EXERCISE GOAL = A word-for-word retyping of the listing is the goal.

SOURCE DATA =
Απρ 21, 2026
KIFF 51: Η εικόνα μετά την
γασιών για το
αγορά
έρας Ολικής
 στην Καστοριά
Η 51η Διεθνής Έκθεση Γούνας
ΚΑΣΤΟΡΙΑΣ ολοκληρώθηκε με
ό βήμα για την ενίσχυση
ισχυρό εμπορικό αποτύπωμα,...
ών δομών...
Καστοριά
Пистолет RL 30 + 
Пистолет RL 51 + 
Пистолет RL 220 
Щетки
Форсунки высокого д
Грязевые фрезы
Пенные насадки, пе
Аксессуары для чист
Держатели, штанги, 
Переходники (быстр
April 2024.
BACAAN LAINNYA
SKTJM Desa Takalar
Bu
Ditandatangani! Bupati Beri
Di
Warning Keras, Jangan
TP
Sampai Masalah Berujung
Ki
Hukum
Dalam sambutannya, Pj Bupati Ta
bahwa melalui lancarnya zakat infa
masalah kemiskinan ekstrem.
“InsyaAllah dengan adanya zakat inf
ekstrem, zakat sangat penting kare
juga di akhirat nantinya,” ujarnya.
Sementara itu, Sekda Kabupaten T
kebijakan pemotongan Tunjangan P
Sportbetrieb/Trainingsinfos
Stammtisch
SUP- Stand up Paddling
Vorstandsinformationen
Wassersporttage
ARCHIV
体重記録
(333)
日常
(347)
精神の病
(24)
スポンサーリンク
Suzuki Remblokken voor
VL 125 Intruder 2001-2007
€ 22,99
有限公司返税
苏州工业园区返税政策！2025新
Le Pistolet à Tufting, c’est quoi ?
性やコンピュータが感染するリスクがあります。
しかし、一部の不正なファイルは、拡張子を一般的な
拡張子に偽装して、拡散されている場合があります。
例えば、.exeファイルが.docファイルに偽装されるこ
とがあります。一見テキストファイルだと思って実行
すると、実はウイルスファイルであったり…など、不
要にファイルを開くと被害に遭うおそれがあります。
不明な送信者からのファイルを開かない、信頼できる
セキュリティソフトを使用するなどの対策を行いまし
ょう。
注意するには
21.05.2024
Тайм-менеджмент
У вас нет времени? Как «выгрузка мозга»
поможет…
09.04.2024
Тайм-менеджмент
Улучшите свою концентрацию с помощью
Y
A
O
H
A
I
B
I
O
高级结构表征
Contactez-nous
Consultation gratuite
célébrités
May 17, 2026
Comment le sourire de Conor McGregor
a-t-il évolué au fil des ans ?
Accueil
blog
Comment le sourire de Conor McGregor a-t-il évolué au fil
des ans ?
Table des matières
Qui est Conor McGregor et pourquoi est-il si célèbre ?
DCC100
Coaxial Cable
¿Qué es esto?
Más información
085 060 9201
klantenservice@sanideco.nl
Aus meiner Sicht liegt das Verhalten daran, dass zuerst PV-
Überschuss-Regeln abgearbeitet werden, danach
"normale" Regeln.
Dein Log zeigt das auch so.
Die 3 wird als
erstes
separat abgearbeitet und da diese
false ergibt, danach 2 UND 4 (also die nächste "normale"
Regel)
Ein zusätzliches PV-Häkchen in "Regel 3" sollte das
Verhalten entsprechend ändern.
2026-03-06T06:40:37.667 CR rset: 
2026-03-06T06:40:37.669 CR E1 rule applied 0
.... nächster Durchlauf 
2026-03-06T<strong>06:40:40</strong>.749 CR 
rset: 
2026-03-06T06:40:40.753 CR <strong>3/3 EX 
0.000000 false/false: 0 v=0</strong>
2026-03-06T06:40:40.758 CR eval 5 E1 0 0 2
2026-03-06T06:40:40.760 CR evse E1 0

SOLUTION =
Απρ 21, 2026
KIFF 51: Η εικόνα μετά την
γασιών για το
αγορά
έρας Ολικής
 στην Καστοριά
Η 51η Διεθνής Έκθεση Γούνας
ΚΑΣΤΟΡΙΑΣ ολοκληρώθηκε με
ό βήμα για την ενίσχυση
ισχυρό εμπορικό αποτύπωμα,...
ών δομών...
Καστοριά
Пистолет RL 30 + 
Пистолет RL 51 + 
Пистолет RL 220 
Щетки
Форсунки высокого д
Грязевые фрезы
Пенные насадки, пе
Аксессуары для чист
Держатели, штанги, 
Переходники (быстр
April 2024.
BACAAN LAINNYA
SKTJM Desa Takalar
Bu
Ditandatangani! Bupati Beri
Di
Warning Keras, Jangan
TP
Sampai Masalah Berujung
Ki
Hukum
Dalam sambutannya, Pj Bupati Ta
bahwa melalui lancarnya zakat infa
masalah kemiskinan ekstrem.
“InsyaAllah dengan adanya zakat inf
ekstrem, zakat sangat penting kare
juga di akhirat nantinya,” ujarnya.
Sementara itu, Sekda Kabupaten T
kebijakan pemotongan Tunjangan P
Sportbetrieb/Trainingsinfos
Stammtisch
SUP- Stand up Paddling
Vorstandsinformationen
Wassersporttage
ARCHIV
体重記録
(333)
日常
(347)
精神の病
(24)
スポンサーリンク
Suzuki Remblokken voor
VL 125 Intruder 2001-2007
€ 22,99
有限公司返税
苏州工业园区返税政策！2025新
Le Pistolet à Tufting, c’est quoi ?
性やコンピュータが感染するリスクがあります。
しかし、一部の不正なファイルは、拡張子を一般的な
拡張子に偽装して、拡散されている場合があります。
例えば、.exeファイルが.docファイルに偽装されるこ
とがあります。一見テキストファイルだと思って実行
すると、実はウイルスファイルであったり…など、不
要にファイルを開くと被害に遭うおそれがあります。
不明な送信者からのファイルを開かない、信頼できる
セキュリティソフトを使用するなどの対策を行いまし
ょう。
注意するには
21.05.2024
Тайм-менеджмент
У вас нет времени? Как «выгрузка мозга»
поможет…
09.04.2024
Тайм-менеджмент
Улучшите свою концентрацию с помощью
Y
A
O
H
A
I
B
I
O
高级结构表征
Contactez-nous
Consultation gratuite
célébrités
May 17, 2026
Comment le sourire de Conor McGregor
a-t-il évolué au fil des ans ?
Accueil
blog
Comment le sourire de Conor McGregor a-t-il évolué au fil
des ans ?
Table des matières
Qui est Conor McGregor et pourquoi est-il si célèbre ?
DCC100
Coaxial Cable
¿Qué es esto?
Más información
085 060 9201
klantenservice@sanideco.nl
Aus meiner Sicht liegt das Verhalten daran, dass zuerst PV-
Überschuss-Regeln abgearbeitet werden, danach
"normale" Regeln.
Dein Log zeigt das auch so.
Die 3 wird als
erstes
separat abgearbeitet und da diese
false ergibt, danach 2 UND 4 (also die nächste "normale"
Regel)
Ein zusätzliches PV-Häkchen in "Regel 3" sollte das
Verhalten entsprechend ändern.
2026-03-06T06:40:37.667 CR rset: 
2026-03-06T06:40:37.669 CR E1 rule applied 0
.... nächster Durchlauf 
2026-03-06T<strong>06:40:40</strong>.749 CR 
rset: 
2026-03-06T06:40:40.753 CR <strong>3/3 EX 
0.000000 false/false: 0 v=0</strong>
2026-03-06T06:40:40.758 CR eval 5 E1 0 0 2
2026-03-06T06:40:40.760 CR evse E1 0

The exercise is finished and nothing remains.